Chunks of the buildings were gone. The remains were blackened. The buildings were crumbling not smoking. It was as if hell had been unleashed and took a fiery bite out of the buildings.
Breathless, Foster spoke, “Is this what nuclear war does?”
Harry shook his head. “Nah, there’d be nothing left.”
Foster chuckled sarcastically, “And this is better?”
Harry just shook his head. They stood in the street like tourists taking it all in. But he knew they had to pause and sort things out and then figure out what they were going to do next.
Because it was closed to the public, the group slipped into the Madison Square Garden where they saw only a minimal number of bodies.
Ben had placed Tyler on top of one of the concession counters as he went behind it. “So we can rule out nuclear attack, obviously. And radiation didn’t do this to these people.” He grabbed a bag of chips and gave it to Tyler.

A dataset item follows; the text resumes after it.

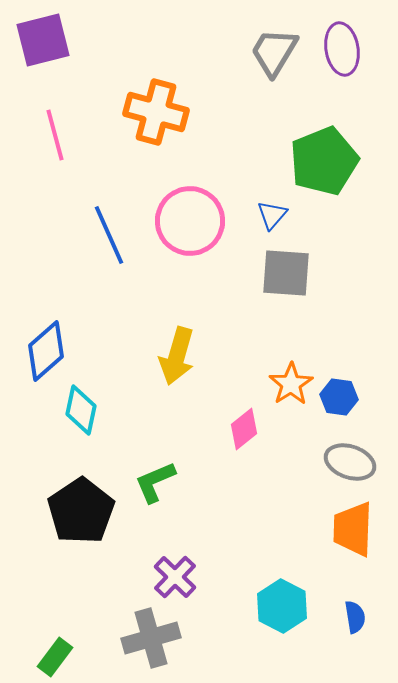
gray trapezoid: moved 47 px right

He then handed him a bottle of juice.
Lana added, “And this is obviously, like Harry said, bigger than a terrorist attack.”
“Biological?” Abby asked. “Chemical.”
“Could be chemical,” Harry said. “Biological weapons tend to generate illness, mass hysteria. Some people near the drop site may have gone all at once, but I don’t think everyone would have. Now a chemical agent… maybe it could cause what we saw.”
“How would they disperse it all at once?” Abby asked.
Harry fluttered his lips. “Maybe use a bomb. Again, thinking back to the cold war days, they did have missiles laced with chemical weapons. Whoever did this wanted the whole area wiped out at once.”